Странное его лицо никого при этом не смущало. Все понимали, что он, вполне естественно, волнуется.
Он же расставался со знакомым и шел дальше с легким удивлением от собственной бесчувственности в преддверии события, столь важного в его жизни.
В общем, сознание того, что при мысли или напоминании о предстоящем его отцовстве никакого чувства в нем не возникает, и было основным его по этому поводу чувством. Он размышлял о странной роли отца во всем этом деле: действительно необходим был он лишь на какую-то, теперь уже такую далекую, секунду. Дальше же — раз, и все: дальше он не продолжался, он был оставлен, покинут и брошен. Оборванное его чувство росло в пустоту. «При чем тут я?» — спрашивал он тогда себя парадоксально.

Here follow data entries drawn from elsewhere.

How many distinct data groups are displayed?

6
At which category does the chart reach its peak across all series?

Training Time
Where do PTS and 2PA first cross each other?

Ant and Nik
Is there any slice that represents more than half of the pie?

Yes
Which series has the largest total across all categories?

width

Просто это не умещается в мозгу, однажды ловко подумал он о своей бесчувственности, слегка беспокоившей его.
Жену он ежедневно навещал, носил передачи и писал письма, излагая в них перипетии всяких своих дел, которые как раз в это время были тоже как бы на сносях, вот-вот решались, и это много значило для него — следовательно, для жены, которая была в курсе и разделяла его деловые переживания, и, следовательно, для их будущего сына или дочери.

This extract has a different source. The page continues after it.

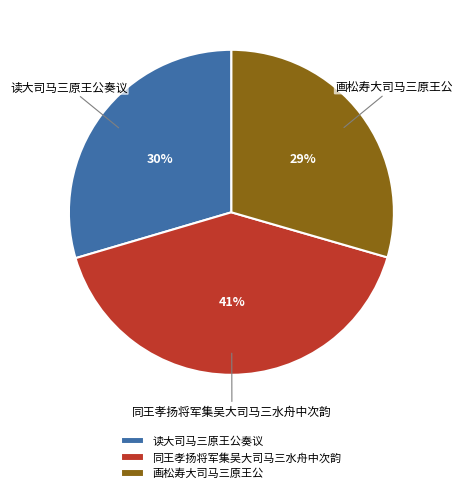

Is it true that 读大司马三原王公奏议 is 15% of the pie?

False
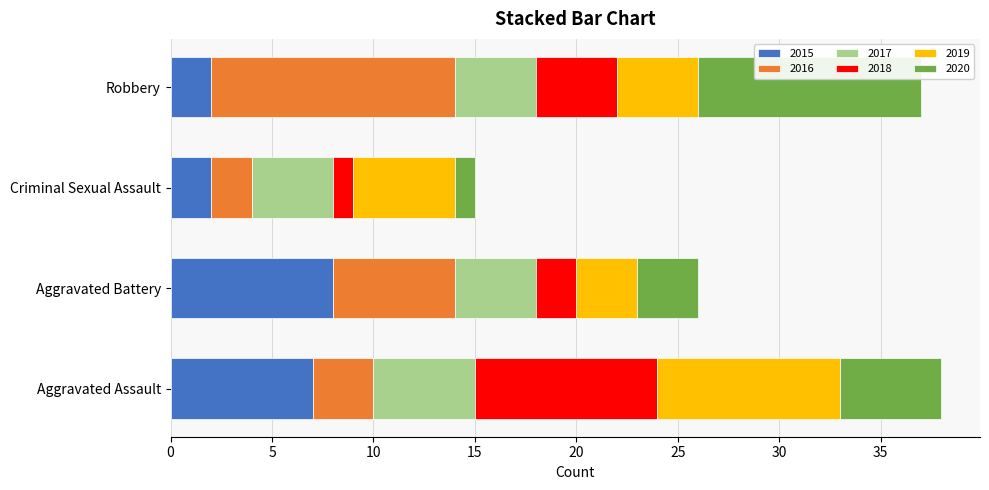

Is it true that 2015 equals 4 at Aggravated Battery?

False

Написав письмо и вложив его в передачу, он направлялся на улицу под ее окно. Свистеть он не умел и знаками пытался привлечь чье-либо внимание, чтобы подозвали к окну жену. Всякий раз Монахов испытывал при этом неловкость и легкое унижение и внутренне боролся с ним. Наконец жена подходила, и они объяснялись жестами, улыбались и кивали, недослышивали и недопонимали, а прохожие «хорошо» улыбались, наблюдая эту трогательную сценку из жизни, за что Монахов их не любил, конечно. Потом, вспугнутая сестрой или врачом, жена пропадала в своем окне. Эта поспешность и этот испуг казались Монахову почему-то неправдоподобными. Некоторое время он еще стоял под пустым окном, на него поглядывали другие жены из других окон, и он на них поглядывал, а потом, не то с чистой совестью, не то с облегчением, направлялся домой или куда там ему надо было… Жене его было еще рожать и рожать.